■ **Required work**
Of the entries below, return exactly those lines that fall between the one containing "серед власників домашніх" and the one containing "Тёмную ночь в этот час сокруши.", the two end lines included.

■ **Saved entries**
◇ ◇ ◇ ◇ ◇

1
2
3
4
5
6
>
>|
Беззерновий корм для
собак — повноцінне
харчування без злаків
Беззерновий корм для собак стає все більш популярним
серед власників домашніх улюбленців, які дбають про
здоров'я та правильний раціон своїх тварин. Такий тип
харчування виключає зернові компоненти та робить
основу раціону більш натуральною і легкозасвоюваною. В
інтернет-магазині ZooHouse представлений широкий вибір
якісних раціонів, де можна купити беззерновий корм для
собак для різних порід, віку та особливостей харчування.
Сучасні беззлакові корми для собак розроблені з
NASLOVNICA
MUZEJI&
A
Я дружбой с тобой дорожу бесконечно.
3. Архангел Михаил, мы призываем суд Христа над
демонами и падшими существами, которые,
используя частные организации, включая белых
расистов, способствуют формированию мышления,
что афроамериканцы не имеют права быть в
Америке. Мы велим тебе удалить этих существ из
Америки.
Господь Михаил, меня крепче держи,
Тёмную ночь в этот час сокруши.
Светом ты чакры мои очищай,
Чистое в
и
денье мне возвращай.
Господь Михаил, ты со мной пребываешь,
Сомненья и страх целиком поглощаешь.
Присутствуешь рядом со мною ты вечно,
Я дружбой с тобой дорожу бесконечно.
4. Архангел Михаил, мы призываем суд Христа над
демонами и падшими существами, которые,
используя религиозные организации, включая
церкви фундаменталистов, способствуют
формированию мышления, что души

◇ ◇ ◇ ◇ ◇

■ **Result**
серед власників домашніх улюбленців, які дбають про
здоров'я та правильний раціон своїх тварин. Такий тип
харчування виключає зернові компоненти та робить
основу раціону більш натуральною і легкозасвоюваною. В
інтернет-магазині ZooHouse представлений широкий вибір
якісних раціонів, де можна купити беззерновий корм для
собак для різних порід, віку та особливостей харчування.
Сучасні беззлакові корми для собак розроблені з
NASLOVNICA
MUZEJI&
A
Я дружбой с тобой дорожу бесконечно.
3. Архангел Михаил, мы призываем суд Христа над
демонами и падшими существами, которые,
используя частные организации, включая белых
расистов, способствуют формированию мышления,
что афроамериканцы не имеют права быть в
Америке. Мы велим тебе удалить этих существ из
Америки.
Господь Михаил, меня крепче держи,
Тёмную ночь в этот час сокруши.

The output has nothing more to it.